Embracing the importance of healthy schools, Smith System is proud to announce that all of its school furniture containing composite wood products meets the new California Air Resources Board (CARB) Phase 2 formaldehyde regulations. The CARB formaldehyde regulations are the toughest production standard in the world for formaldehyde emissions from composite wood products.
“Since children spend up to 8 hours a day in classrooms, it’s incredibly important for classroom products to support learning while not being a detriment to their health,” says Molly Risdall Parnell, national sales manager for Smith System. “Smith System has worked closely with suppliers to ensure that the wood used in our solutions is compliant with CARB Phase 2 standards. We’re proud to continue contributing to healthy and positive learning environments.”
According to the California Air Resources Board, formaldehyde is a volatile organic chemical found in building materials and household items, and can have negative health effects on humans at high concentrations. To ensure the best possible air quality for California residents, CARB established the phased formaldehyde emissions limits for composite wood products at the lowest levels feasible with current technology.
Since all Smith System school furniture meets the CARB Phase 2 regulations, all schools that select Smith System solutions will benefit from reduced formaldehyde emissions.
In addition to meeting CARB Phase 2 regulations, Smith System’s entire product portfolio is GREENGUARD Children and Schools Certified. Smith System desks and chairs also qualify for one LEED point under EQ Credit 4.5 of LEED for Schools.

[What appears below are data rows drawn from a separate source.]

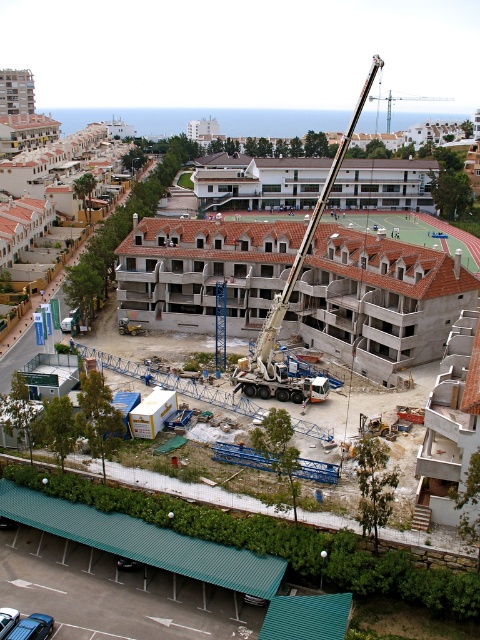
Who is positioned more to the left, white metallic crane at center or metallic silver crane at upper center?

From the viewer's perspective, white metallic crane at center appears more on the left side.

Where is `white metallic crane at center`? This screenshot has height=640, width=480. white metallic crane at center is located at coordinates (294, 282).

At what (x,y) coordinates should I click in order to perform the action: click on white metallic crane at center. Please return your answer as a coordinate pair (x, y). This screenshot has width=480, height=640. Looking at the image, I should click on (294, 282).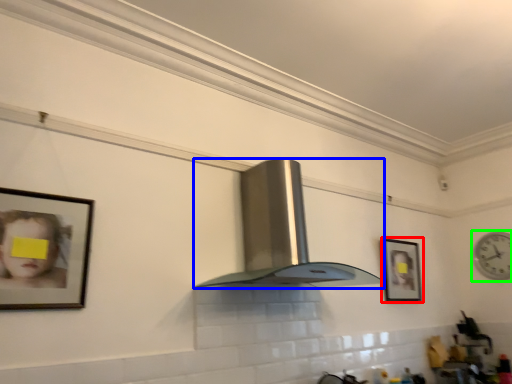
Question: Estimate the real-world distances between objects in this image. Which object is farther from picture frame (highlighted by a red box), fume hood (highlighted by a blue box) or clock (highlighted by a green box)?

Choices:
 (A) fume hood
 (B) clock

Answer: (B)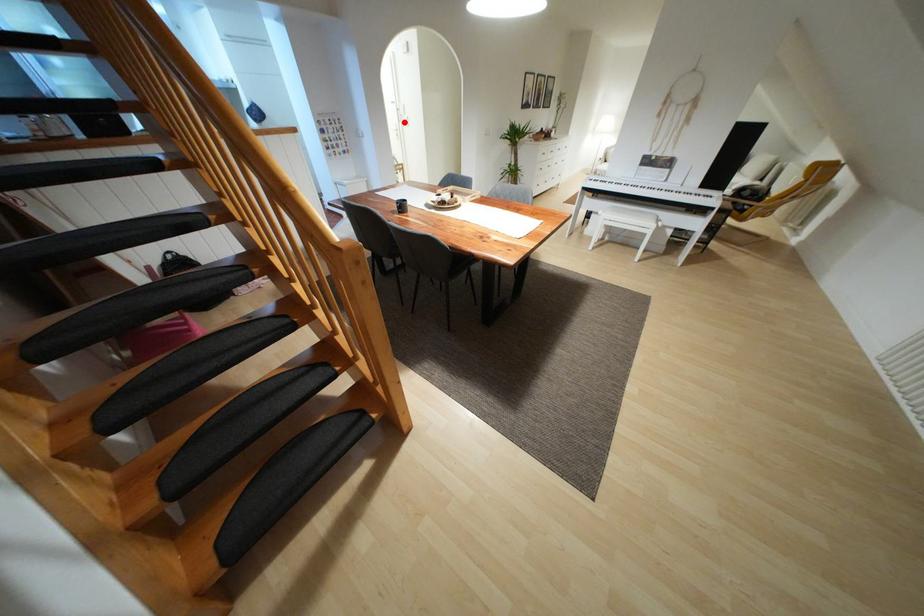
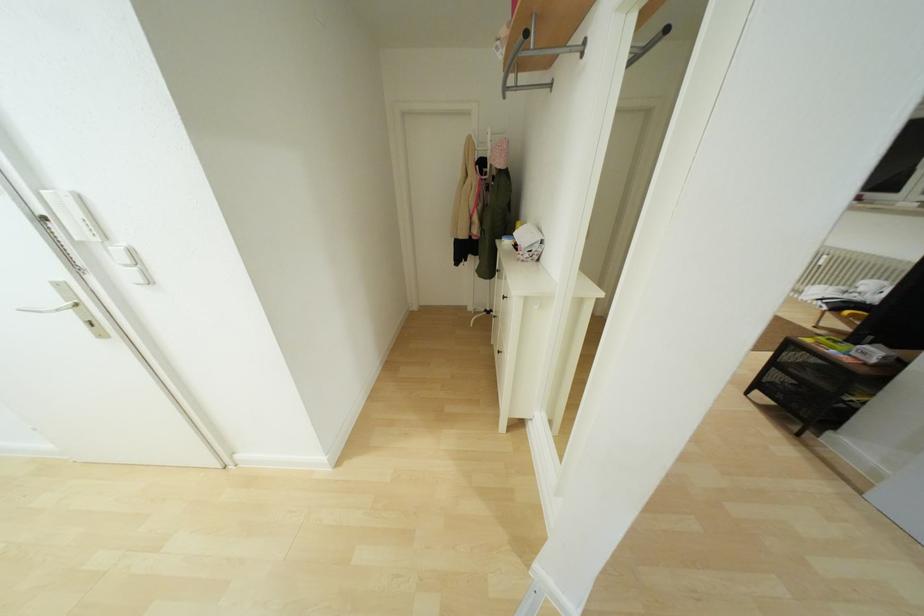
Where in the second image is the point corresponding to the highlighted location from the first image?

(125, 273)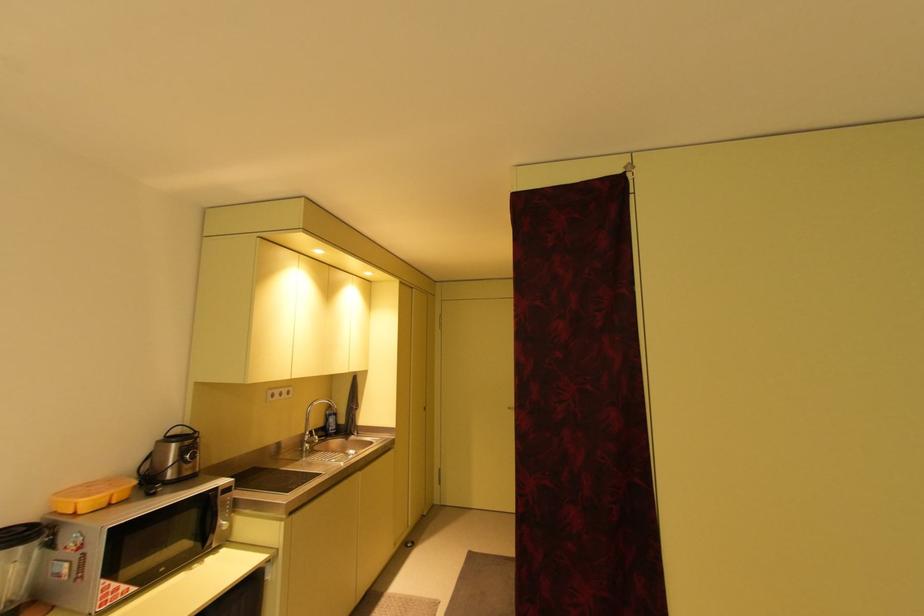
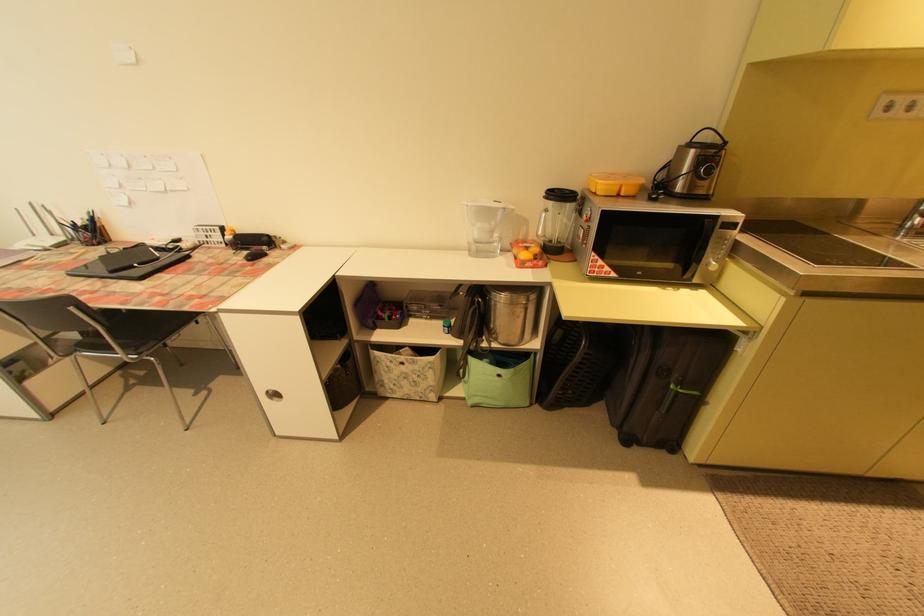
First-person continuous shooting, in which direction is the camera rotating?

The rotation direction of the camera is left-down.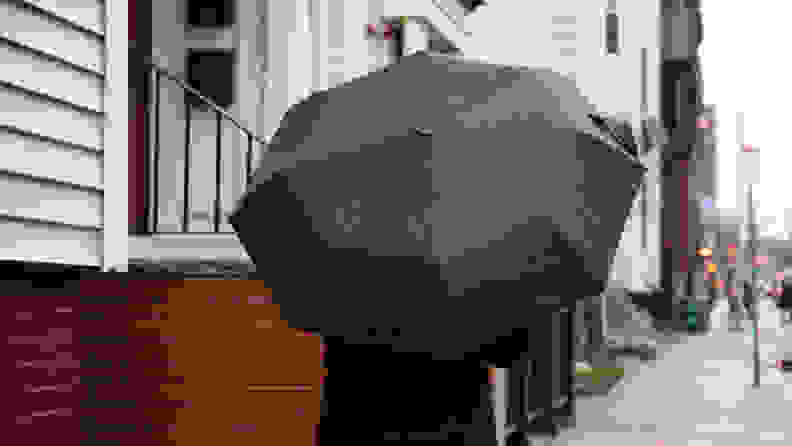
You are a GUI agent. You are given a task and a screenshot of the screen. Output one action in this format:
    pyautogui.click(x=<x>, y=<y>)
    Task: Click on the door
    The image size is (792, 446).
    Given the screenshot: What is the action you would take?
    pyautogui.click(x=166, y=33)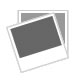
Locate an element on the screen. This screenshot has height=80, width=80. picture is located at coordinates (61, 20).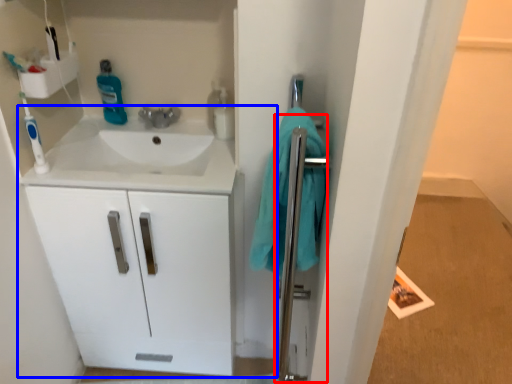
Question: Which of the following is the farthest to the observer, shower door (highlighted by a red box) or bathroom cabinet (highlighted by a blue box)?

Choices:
 (A) shower door
 (B) bathroom cabinet

Answer: (B)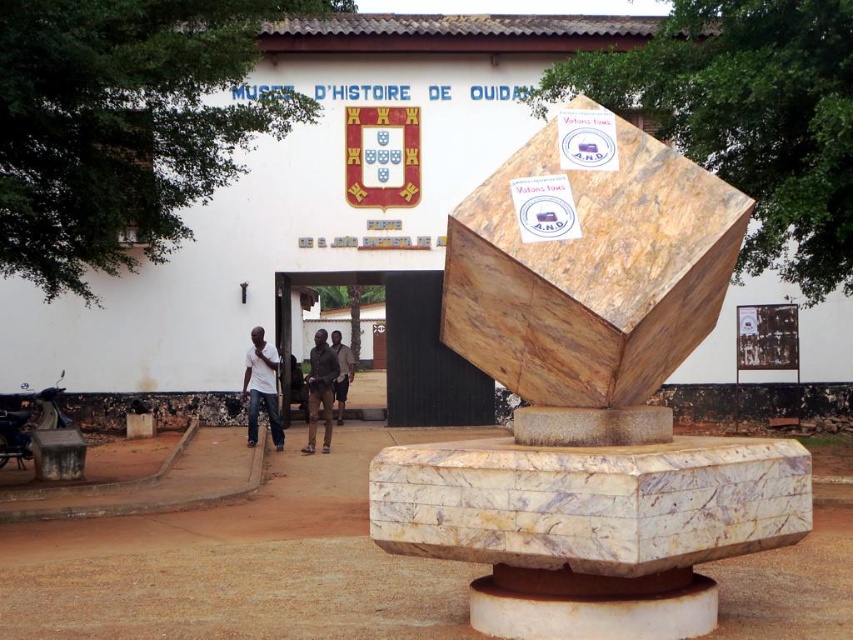
Question: Is brown leather jacket at center above dark brown leather pants at center?

Choices:
 (A) yes
 (B) no

Answer: (B)

Question: Among these points, which one is nearest to the camera?

Choices:
 (A) (340, 396)
 (B) (317, 416)
 (C) (525, 289)
 (D) (253, 348)

Answer: (C)

Question: Considering the real-world distances, which object is closest to the dark brown leather pants at center?

Choices:
 (A) white matte shirt at left
 (B) brown leather jacket at center

Answer: (B)

Question: Can you confirm if brown leather jacket at center is smaller than dark brown leather pants at center?

Choices:
 (A) no
 (B) yes

Answer: (A)

Question: Which point is closer to the camera?

Choices:
 (A) marble sculpture at center
 (B) white matte shirt at left

Answer: (A)

Question: Can you confirm if marble sculpture at center is thinner than brown leather jacket at center?

Choices:
 (A) yes
 (B) no

Answer: (A)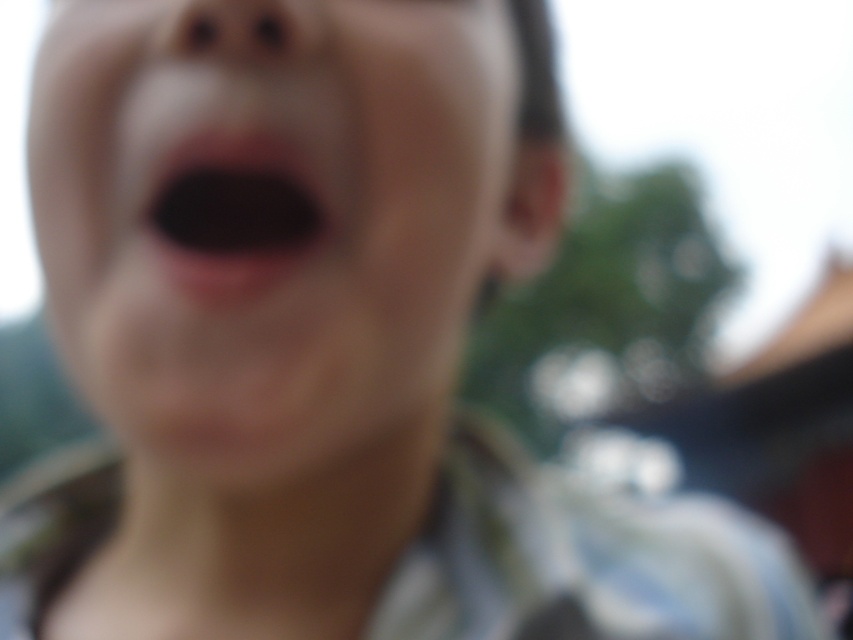
Based on the scene description, which object is positioned higher on the face between the smooth skin face at center and the black matte mouth at center?

The smooth skin face at center is positioned higher than the black matte mouth at center.

You are a photographer trying to capture a closeup of the smooth skin face at center and the black matte mouth at center. Based on the scene description, which object appears wider in the image?

The smooth skin face at center appears wider than the black matte mouth at center according to the description.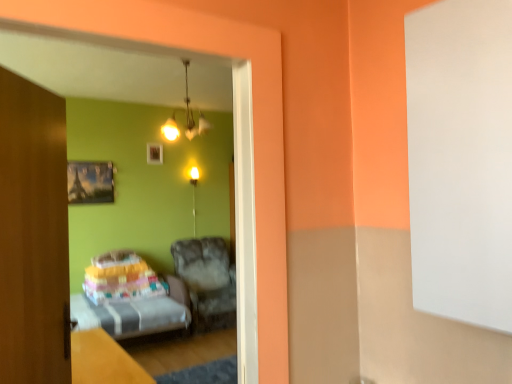
What do you see at coordinates (103, 360) in the screenshot? Image resolution: width=512 pixels, height=384 pixels. I see `wooden table at lower left` at bounding box center [103, 360].

Where is `transparent glass door at left`? Image resolution: width=512 pixels, height=384 pixels. transparent glass door at left is located at coordinates (132, 77).

This screenshot has height=384, width=512. What do you see at coordinates (154, 153) in the screenshot?
I see `wooden picture frame at upper center, the second picture frame in the left-to-right sequence` at bounding box center [154, 153].

Describe the element at coordinates (33, 235) in the screenshot. I see `wooden door at left` at that location.

The image size is (512, 384). Identify the location of matte white chandelier at upper center. (192, 112).

Between transparent glass door at left and fuzzy fabric armchair at center, which is counted as the second furniture, starting from the left, which one has larger size?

For more information about Smith System furniture, visit www.smithsystem.com
About Smith System
Founded in 1905, Smith System (www.smithsystem.com) has helped American education evolve by being ready with the right furniture at the right time. An industry leader in school furniture innovation, Smith System is committed to developing products that support the optimum learning environments — addressing the needs of the student, the demands of the curriculum and the realities of space, maintenance and budget.